Le temps passant, Dalí continue de produire, mais il se régale davantage des scandales dont il se fait l’objet, des commandes vulgaires qu’il honore (cravates, décoration d’une discothèque new-yorkaise, spot télé pour un chocolat). Le surréalisme avait vécu, ses icônes achevaient de se désagréger, l’artiste était plus publicitaire que politique.
“Une perte de raison momentanée”
Le temps a passé. Comme vous le feriez pour un vieil ami qui se serait éloigné, j’ai fait semblant d’oublier, j’ai trié. De l’artiste catalan, je garde un souvenir ému et je lui suis reconnaissante.
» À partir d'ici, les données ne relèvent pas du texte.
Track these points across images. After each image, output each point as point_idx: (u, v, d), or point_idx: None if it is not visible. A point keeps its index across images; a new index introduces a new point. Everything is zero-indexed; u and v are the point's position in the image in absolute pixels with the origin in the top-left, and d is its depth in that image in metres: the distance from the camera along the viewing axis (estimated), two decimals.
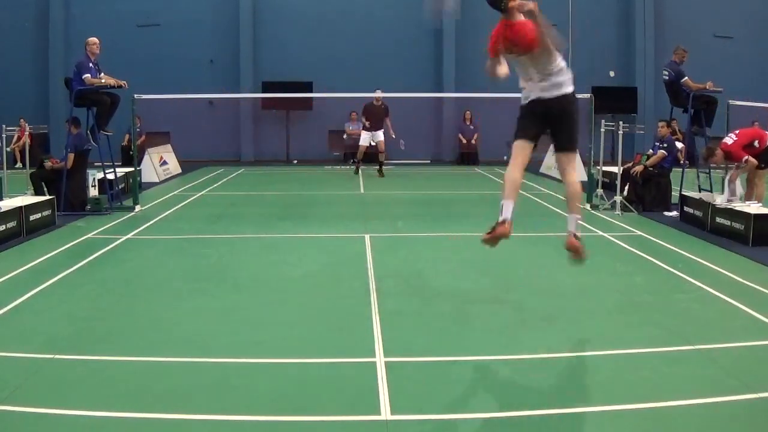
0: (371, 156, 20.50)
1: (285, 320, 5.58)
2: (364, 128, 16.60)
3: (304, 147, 21.03)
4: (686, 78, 10.75)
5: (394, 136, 16.63)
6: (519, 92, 5.52)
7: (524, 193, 13.78)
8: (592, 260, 7.78)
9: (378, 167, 16.65)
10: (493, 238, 5.24)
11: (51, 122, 18.75)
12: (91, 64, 10.54)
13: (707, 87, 10.67)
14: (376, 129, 16.35)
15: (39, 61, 20.38)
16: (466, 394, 4.10)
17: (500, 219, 5.23)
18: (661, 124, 11.58)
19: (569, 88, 5.36)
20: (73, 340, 5.02)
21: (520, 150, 5.41)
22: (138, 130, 15.00)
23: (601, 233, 9.29)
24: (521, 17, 5.14)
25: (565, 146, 5.49)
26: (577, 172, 5.87)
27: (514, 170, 5.38)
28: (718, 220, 9.04)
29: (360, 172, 16.69)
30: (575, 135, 5.51)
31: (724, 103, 11.43)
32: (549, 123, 5.41)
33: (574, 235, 5.45)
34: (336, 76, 19.36)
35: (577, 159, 17.37)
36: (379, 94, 15.88)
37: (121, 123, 14.14)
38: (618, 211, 10.79)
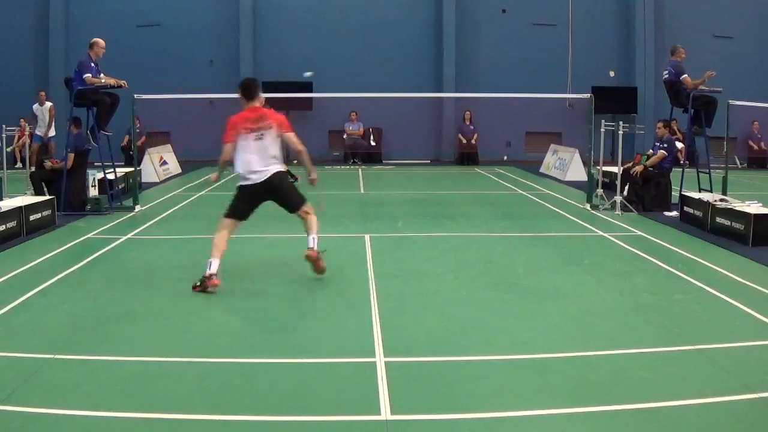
0: (372, 156, 20.57)
1: (285, 320, 5.58)
2: None
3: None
4: (685, 75, 10.72)
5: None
6: (519, 93, 5.52)
7: (524, 193, 13.78)
8: (592, 260, 7.81)
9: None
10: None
11: None
12: (92, 64, 10.53)
13: (705, 79, 10.59)
14: None
15: (39, 61, 20.38)
16: (466, 394, 4.10)
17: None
18: (658, 124, 11.59)
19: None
20: (73, 340, 5.01)
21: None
22: (138, 130, 14.98)
23: (601, 233, 9.29)
24: None
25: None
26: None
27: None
28: (718, 220, 9.03)
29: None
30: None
31: (724, 103, 11.42)
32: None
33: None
34: (336, 76, 19.35)
35: (579, 155, 17.17)
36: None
37: (121, 123, 14.12)
38: (618, 211, 10.79)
Mon quotidien consiste aujourd’hui à enrichir le lien au monde que je découvrais avec Freud et Salvador Dalí. Cette promenade dans le parc de La Villette, parmi les montres molles et les fourmis illuminées et sonorisées à la manière d’un concert de Pink Floyd, m’a finalement transposée dans un espace pas si éloigné de celui où je les découvris – ludique, planant, inquiétant aussi.
Signe des temps, l’art est aujourd’hui moins synonyme de révolte que de spectacle. Plutôt que critique ou politique, on le préfère expérientiel. En cela, montrer des bronzes de Dalí dans un univers féerique entre nuit hivernale, délicatesse de la nature et magie des créations son-lumière est une réussite. On pénètre sans le savoir dans une bulle ; on est bientôt happé par l’émerveillement autant que par un sentiment de paix. Les branches des arbres et les bambous se meuvent délicatement, illuminés de couleurs, tels des danseurs s’invitant en arrière-plan.
Le parc lui-même devient autre, redécoupé par les effets de fumigènes ou de créations vidéo. On a bientôt le sentiment d’évoluer dans un de ces rêves si chers à l’artiste catalan et à ses collègues surréalistes. Un moment de poésie vécu par l’entremise de nos sens, au sein duquel les œuvres de Dalí semblent parfaitement à leur place.
L’Art dans la nature : l’extravagant parcours lumineux de Dalí. Jusqu’au 21 janvier, au parc de La Villette, à Paris. Du lundi au jeudi de 17h à 22h ; vendredi et samedi de 17h à 22h30 ; dimanche de 17h à 22h.